:: Dataset content

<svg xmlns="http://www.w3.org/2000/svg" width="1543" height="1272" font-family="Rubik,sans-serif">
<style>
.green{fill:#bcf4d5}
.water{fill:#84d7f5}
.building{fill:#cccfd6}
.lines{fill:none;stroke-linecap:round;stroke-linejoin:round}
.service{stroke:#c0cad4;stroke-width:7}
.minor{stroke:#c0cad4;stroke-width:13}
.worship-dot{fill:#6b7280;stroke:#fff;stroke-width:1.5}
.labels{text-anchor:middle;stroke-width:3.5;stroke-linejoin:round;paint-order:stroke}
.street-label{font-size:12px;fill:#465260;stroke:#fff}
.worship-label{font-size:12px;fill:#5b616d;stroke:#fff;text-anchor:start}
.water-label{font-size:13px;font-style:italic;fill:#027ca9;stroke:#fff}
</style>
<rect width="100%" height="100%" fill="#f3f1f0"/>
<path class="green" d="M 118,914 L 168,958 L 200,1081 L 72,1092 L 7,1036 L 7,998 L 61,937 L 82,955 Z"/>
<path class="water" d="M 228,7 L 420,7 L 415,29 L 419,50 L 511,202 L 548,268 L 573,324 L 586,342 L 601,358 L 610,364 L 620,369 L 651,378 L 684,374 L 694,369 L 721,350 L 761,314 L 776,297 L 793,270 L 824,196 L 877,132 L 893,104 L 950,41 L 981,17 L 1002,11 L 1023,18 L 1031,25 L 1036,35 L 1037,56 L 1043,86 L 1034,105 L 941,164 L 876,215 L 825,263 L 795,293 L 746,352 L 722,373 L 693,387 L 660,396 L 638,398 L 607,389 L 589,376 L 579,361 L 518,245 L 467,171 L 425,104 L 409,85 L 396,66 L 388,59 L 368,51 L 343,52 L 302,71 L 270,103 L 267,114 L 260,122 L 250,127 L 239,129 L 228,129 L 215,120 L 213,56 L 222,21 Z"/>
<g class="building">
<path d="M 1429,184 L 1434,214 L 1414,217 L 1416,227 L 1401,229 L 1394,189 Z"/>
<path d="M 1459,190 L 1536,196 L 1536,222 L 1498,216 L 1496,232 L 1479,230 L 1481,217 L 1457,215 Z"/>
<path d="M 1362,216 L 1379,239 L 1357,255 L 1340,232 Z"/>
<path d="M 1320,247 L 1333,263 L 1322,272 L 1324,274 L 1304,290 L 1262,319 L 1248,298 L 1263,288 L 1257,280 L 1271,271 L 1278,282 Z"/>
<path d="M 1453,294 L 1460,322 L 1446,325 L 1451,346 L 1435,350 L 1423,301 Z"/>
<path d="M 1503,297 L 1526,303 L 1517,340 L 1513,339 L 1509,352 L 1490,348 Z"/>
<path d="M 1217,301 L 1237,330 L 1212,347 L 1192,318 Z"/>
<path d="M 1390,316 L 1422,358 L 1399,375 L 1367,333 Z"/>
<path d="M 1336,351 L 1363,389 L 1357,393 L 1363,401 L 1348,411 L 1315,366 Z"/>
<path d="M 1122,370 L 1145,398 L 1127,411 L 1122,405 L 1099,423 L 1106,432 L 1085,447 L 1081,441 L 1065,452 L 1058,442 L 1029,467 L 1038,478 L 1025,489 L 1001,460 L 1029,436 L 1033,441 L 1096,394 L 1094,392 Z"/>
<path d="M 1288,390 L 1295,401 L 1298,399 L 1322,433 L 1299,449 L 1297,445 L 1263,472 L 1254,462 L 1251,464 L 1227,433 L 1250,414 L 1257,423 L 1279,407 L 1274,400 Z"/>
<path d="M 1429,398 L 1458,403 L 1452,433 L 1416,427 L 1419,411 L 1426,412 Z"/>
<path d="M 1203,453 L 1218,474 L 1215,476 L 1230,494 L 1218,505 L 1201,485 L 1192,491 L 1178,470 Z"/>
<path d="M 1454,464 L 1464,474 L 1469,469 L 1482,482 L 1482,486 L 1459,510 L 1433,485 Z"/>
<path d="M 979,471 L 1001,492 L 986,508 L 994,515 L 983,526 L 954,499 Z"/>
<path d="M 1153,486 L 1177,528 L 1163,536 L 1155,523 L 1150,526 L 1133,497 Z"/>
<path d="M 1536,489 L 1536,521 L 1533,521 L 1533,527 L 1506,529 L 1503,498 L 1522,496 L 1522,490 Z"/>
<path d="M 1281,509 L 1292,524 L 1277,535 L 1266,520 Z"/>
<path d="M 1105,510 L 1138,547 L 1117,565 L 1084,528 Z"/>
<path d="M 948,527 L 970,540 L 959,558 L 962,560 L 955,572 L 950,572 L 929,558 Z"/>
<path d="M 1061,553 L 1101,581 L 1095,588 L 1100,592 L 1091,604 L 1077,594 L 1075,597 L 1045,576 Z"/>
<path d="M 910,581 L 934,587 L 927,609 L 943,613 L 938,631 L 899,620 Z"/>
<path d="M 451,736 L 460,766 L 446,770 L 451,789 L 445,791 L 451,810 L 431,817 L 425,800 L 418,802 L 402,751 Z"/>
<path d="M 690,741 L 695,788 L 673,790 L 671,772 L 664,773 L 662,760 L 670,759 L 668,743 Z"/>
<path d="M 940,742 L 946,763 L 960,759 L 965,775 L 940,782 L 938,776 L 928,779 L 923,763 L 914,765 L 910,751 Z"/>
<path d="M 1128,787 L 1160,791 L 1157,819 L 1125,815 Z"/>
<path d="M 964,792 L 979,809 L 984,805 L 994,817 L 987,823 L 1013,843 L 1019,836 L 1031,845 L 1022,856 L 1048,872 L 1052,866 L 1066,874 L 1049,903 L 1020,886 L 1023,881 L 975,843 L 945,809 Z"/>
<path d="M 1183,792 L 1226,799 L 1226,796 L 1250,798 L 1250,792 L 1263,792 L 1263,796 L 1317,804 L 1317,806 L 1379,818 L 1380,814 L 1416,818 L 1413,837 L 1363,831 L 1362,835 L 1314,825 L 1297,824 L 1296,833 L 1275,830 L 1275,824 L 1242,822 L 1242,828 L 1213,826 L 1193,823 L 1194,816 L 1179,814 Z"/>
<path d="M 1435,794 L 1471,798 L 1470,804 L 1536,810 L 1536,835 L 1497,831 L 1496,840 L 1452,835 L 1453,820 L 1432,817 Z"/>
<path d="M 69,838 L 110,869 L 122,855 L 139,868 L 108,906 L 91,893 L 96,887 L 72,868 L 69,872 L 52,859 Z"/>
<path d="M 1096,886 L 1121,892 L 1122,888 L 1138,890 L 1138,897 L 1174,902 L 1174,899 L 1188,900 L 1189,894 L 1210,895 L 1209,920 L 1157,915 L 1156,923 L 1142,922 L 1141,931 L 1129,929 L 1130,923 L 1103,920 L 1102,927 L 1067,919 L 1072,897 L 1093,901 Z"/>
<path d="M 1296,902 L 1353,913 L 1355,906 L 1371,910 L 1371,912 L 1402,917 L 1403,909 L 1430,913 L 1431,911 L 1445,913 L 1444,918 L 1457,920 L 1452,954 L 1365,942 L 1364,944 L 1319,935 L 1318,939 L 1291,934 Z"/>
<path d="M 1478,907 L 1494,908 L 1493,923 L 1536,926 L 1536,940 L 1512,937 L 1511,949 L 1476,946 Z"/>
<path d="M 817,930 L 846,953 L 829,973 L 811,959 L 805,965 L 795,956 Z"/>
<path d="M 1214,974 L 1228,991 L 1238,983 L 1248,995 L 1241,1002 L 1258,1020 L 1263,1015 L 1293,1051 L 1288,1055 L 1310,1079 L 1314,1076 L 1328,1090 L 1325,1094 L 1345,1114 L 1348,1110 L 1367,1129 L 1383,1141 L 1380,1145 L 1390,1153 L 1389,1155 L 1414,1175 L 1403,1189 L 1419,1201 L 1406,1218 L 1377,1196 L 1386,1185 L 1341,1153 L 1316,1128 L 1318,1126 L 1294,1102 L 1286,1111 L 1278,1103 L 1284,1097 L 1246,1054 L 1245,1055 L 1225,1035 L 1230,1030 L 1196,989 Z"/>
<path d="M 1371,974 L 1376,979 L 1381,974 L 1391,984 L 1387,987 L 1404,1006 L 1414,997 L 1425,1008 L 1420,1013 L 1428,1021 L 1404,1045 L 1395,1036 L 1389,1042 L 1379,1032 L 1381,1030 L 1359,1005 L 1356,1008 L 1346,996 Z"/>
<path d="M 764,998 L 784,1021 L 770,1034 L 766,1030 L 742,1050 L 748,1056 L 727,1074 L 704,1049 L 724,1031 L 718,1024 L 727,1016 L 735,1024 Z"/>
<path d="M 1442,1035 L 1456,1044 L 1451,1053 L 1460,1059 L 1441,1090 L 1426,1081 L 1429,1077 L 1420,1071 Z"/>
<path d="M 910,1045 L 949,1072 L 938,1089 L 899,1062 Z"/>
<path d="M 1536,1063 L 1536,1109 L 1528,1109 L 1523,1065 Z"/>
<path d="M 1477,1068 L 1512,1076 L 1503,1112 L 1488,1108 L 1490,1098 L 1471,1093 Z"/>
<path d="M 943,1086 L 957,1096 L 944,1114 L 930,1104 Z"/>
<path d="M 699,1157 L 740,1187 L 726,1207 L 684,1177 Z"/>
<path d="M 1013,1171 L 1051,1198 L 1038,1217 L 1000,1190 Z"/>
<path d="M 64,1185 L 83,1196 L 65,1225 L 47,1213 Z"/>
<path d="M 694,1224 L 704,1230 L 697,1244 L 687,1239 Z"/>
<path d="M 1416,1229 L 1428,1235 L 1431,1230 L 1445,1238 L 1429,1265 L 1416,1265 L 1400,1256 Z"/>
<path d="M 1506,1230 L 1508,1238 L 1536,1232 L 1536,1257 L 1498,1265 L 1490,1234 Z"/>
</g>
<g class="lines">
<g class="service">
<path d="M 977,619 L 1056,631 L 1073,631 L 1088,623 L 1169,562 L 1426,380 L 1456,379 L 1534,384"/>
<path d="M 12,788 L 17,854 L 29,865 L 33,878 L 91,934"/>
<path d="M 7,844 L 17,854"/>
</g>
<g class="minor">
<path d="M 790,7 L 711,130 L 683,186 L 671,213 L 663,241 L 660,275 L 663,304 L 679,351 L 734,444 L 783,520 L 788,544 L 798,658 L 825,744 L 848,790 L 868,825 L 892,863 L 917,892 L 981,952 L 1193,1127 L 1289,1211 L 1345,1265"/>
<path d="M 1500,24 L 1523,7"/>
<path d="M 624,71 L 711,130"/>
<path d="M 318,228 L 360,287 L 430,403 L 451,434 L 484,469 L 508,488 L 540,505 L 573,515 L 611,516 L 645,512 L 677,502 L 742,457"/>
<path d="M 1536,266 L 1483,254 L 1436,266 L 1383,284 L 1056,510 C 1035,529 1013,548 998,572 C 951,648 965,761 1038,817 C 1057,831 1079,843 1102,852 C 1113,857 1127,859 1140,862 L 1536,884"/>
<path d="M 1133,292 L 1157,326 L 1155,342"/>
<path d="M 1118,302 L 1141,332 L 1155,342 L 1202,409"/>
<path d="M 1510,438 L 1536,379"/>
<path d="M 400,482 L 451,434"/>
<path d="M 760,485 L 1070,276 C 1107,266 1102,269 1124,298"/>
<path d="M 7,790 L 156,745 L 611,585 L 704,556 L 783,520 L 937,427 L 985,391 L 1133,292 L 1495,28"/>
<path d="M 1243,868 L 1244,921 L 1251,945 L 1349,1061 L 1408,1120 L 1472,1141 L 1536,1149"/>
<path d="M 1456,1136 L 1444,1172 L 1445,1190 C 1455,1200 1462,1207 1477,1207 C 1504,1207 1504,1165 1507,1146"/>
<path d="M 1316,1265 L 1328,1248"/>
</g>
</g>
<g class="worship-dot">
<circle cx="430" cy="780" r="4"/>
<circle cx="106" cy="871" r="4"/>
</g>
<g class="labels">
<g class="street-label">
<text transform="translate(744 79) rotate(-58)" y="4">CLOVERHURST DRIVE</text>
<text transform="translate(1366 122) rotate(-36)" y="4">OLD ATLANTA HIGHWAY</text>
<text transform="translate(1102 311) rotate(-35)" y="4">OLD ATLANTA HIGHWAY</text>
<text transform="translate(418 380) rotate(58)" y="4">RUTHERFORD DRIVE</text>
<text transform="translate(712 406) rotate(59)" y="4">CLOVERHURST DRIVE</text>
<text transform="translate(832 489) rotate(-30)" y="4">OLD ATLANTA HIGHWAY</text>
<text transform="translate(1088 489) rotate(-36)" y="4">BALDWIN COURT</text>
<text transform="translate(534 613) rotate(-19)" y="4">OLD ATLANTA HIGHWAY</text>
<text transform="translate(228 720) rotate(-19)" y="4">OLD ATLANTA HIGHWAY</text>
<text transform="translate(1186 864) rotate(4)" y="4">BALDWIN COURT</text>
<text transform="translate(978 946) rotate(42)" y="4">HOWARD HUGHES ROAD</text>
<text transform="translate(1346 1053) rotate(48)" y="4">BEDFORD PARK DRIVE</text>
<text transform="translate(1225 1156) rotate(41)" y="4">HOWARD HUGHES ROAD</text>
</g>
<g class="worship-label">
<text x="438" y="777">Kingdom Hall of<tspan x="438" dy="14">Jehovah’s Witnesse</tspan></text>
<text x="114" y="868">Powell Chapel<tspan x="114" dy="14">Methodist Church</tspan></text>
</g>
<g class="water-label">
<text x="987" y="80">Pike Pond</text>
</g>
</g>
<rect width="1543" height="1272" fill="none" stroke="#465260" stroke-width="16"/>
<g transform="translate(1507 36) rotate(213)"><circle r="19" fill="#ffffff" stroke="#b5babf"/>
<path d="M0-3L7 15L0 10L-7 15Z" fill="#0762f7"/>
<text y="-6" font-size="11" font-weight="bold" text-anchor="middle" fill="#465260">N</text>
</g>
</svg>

::::

For every line above that has "lines" in it, copy the line.

.lines{fill:none;stroke-linecap:round;stroke-linejoin:round}
<g class="lines">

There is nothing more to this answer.